If you are considering using surrogacy to grow your family, it is important to know up-front what to expect from a legal standpoint. Doing so can help protect you from unforeseen surprises. Don’t let the thought of dealing with legal matters overwhelm or terrify you, once you become familiar with these 5 steps, you’ll feel prepared to start this exciting journey!
1. Consult with a Surrogacy Attorney
Consulting with a skilled, experienced surrogacy attorney is one of the first things you should do. This is especially important if you are planning on hiring a surrogate in a different country than yours. Talk to a surrogacy attorney and an immigration specialist from your home country to make sure you take any needed steps and ensure your parental rights will be recognized when you bring your baby back home.
Even within the U.S., different states have different laws. Your attorney can help you understand how surrogacy is handled in that state, alerting you to any potential issues that should be addressed as the relationship progresses.
2. Create the Surrogacy Agreement
The next step is to enter into a surrogacy agreement. In California and many other states, both parties must be represented by their own (separate) attorneys throughout the entire surrogacy process. In California, the surrogacy agreement must be signed and notarized before the surrogate starts injectable medication.
In general, here’s what you can expect:
- Your attorney will prepare a draft agreement for you that includes both parties’ intentions, rights, and obligations.
- Then, you’ll likely have a phone consultation, so your attorney can walk you through the agreement and identify any needed changes.
- Your attorney will send the revised draft to the gestational carrier’s attorney who will go through it with her.
- Sometimes, there are back-and-forth negotiations to get to the final agreement.
- When both parties are confident the document outlines what they want it to do, signatures are notarized.
- The attorney’s office maintains the original copy in case it’s needed later for the parental establishment phase.

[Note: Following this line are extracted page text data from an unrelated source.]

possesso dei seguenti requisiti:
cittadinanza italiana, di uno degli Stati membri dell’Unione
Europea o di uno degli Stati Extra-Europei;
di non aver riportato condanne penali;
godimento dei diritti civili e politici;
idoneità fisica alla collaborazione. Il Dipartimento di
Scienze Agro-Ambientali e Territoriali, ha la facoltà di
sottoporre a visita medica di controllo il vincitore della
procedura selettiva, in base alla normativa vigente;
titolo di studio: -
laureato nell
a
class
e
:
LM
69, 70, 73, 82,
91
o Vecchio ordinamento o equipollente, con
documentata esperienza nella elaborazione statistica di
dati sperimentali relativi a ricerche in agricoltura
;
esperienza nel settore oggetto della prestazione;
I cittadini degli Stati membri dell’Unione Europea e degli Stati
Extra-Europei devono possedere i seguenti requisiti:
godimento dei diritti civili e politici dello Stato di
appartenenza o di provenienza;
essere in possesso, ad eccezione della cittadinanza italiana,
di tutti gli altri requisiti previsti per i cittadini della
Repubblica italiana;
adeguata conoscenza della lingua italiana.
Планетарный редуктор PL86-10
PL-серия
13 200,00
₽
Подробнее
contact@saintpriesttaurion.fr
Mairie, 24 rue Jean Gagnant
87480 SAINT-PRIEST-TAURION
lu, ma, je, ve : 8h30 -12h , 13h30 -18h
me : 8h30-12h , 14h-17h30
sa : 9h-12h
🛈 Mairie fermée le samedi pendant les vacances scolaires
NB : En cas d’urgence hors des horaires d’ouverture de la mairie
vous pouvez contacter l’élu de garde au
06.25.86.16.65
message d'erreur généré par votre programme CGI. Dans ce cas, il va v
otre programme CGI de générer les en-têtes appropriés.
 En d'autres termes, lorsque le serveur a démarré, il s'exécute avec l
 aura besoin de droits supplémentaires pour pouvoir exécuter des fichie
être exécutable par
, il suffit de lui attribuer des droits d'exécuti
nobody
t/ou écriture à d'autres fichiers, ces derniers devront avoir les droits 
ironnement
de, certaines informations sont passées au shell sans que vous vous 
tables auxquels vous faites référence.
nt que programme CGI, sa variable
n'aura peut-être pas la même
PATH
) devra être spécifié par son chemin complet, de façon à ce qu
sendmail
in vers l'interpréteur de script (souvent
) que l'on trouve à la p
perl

Of course, every agreement is different to reflect the specific terms you and the gestational carrier negotiate. While the entire agreement is important, there are some provisions you should carefully review and consider. Those include provisions requiring the gestational carrier and/or her husband to cooperate with any legal procedures needed to establish you as intended parents.

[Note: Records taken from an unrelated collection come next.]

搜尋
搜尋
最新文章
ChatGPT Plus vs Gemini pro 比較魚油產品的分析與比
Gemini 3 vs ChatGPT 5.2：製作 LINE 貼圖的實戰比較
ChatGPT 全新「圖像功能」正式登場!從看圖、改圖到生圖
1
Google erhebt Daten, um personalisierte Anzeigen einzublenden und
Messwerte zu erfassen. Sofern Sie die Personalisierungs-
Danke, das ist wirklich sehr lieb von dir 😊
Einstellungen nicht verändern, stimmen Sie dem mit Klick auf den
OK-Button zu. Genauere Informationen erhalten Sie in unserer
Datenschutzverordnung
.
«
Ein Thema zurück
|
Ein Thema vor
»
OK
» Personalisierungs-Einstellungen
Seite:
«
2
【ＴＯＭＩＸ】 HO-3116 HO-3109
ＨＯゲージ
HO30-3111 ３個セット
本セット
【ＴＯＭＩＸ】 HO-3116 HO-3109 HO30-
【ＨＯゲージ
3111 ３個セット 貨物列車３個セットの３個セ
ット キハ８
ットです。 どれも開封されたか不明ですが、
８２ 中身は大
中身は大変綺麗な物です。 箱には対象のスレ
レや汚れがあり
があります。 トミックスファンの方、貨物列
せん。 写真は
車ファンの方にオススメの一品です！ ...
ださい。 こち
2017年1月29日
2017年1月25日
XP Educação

You should also make sure the financial side of the agreement is accurate, including your payment obligations as an intended parent, various fees you are required to reimburse or pay the gestational carrier, etc. These may be covered already if you’re working with an agency. If there isn’t an agency involved, it’s even more important to specifically define how things like lost wages, childcare reimbursement, travel reimbursement, etc. will be handled. California law requires that funds be held by an attorney in a trust account or by an independent escrow company. Your legal agreement should clearly establish these requirements, as well as the timing of payments.
Finally, your agreement should be clear about how long it will last, and how the agreement can be terminated (by either side) without penalty.

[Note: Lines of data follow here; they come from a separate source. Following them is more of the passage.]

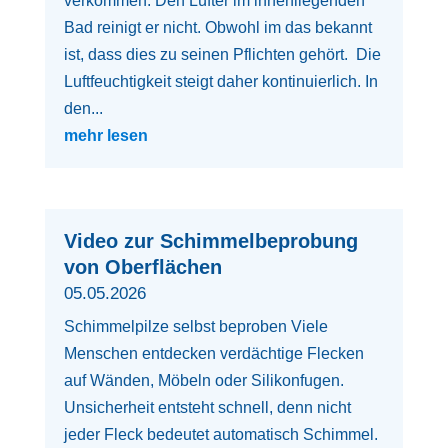
verkommen. Den Lüfter im innenliegenden
Bad reinigt er nicht. Obwohl im das bekannt
ist, dass dies zu seinen Pflichten gehört. Die
Luftfeuchtigkeit steigt daher kontinuierlich. In
den...
mehr lesen
Video zur Schimmelbeprobung
von Oberflächen
05.05.2026
Schimmelpilze selbst beproben Viele
Menschen entdecken verdächtige Flecken
auf Wänden, Möbeln oder Silikonfugen.
Unsicherheit entsteht schnell, denn nicht
jeder Fleck bedeutet automatisch Schimmel.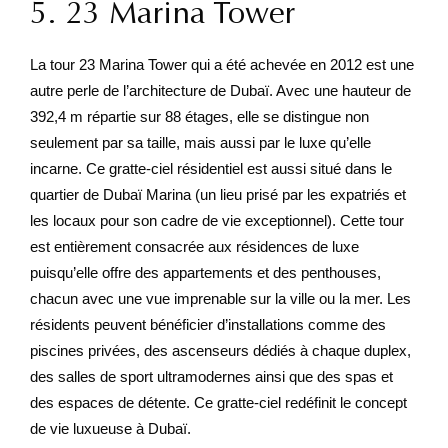
5. 23 Marina Tower
La tour 23 Marina Tower qui a été achevée en 2012 est une
autre perle de l’architecture de Dubaï. Avec une hauteur de
392,4 m répartie sur 88 étages, elle se distingue non
seulement par sa taille, mais aussi par le luxe qu’elle
incarne. Ce gratte-ciel résidentiel est aussi situé dans le
quartier de Dubaï Marina (un lieu prisé par les expatriés et
les locaux pour son cadre de vie exceptionnel). Cette tour
est entièrement consacrée aux résidences de luxe
puisqu’elle offre des appartements et des penthouses,
chacun avec une vue imprenable sur la ville ou la mer. Les
résidents peuvent bénéficier d’installations comme des
piscines privées, des ascenseurs dédiés à chaque duplex,
des salles de sport ultramodernes ainsi que des spas et
des espaces de détente. Ce gratte-ciel redéfinit le concept
de vie luxueuse à Dubaï.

3. Parental Establishment Process (Judgment of Parentage)
Your attorney will play a key role in helping you obtain a Judgment of Parentage, which is a court order officially documenting that you are the legal parents of the child born through surrogacy. In some states, you can obtain this order before the child is born; in others, you will need to wait until after his or her birth.
This legal document is important for many reasons, including facilitating listing you as the child’s legal parents on the baby’s birth certificate. It’s also the document that gives you full legal custody and control for your child, including the ability to make medical decisions for him or her.
As with the surrogacy agreement, both you and the surrogate will review this paperwork with your respective attorneys. After that, state laws and processes will determine whether an in-person or telephonic hearing is required, but the idea is to demonstrate to the court that all parties intend to list you as the legal parents. Local courts often have their own unique requirements; your attorney should help limit or avoid unnecessary delays.
4. Ensure the Birth Certificate is Accurate
Ideally, the intended parents’ names will both be put on the birth certificate from the start. However, this isn’t always the case, especially in states that require a post-birth Judgment of Parentage. If the gestational carrier’s name appears on the birth certificate, it will need to be amended.
For some international surrogacy arrangements involving same-sex couples, foreign attorneys advise clients to simply list one parent’s name on the birth certificate. At the parents’ discretion, there may be a desire to amend the birth certificate at a later date to reflect both parents.
5. Obtain Travel Documents and Apostille (if Necessary)
Finally, after the baby is born, you will need to pick up the birth certificate and apply for a passport for your child. Be aware that these steps can take some time; as a rule of thumb, you should plan to stay for at least one month after the baby’s birth date.
It’s also important to note that certain countries require legal documents to be authenticated by a local Recorder and subsequently Apostilled by the Secretary of State. Your attorney or the surrogacy agency can help you with these requirements.
Know What to Expect for a Smoother Experience
Expanding your family through surrogacy is an amazingly rewarding experience. When you understand what to expect from a legal standpoint before starting the process, you’re helping increase the chances of a smooth process – from the first discussions with your attorney until you bring your beautiful baby home.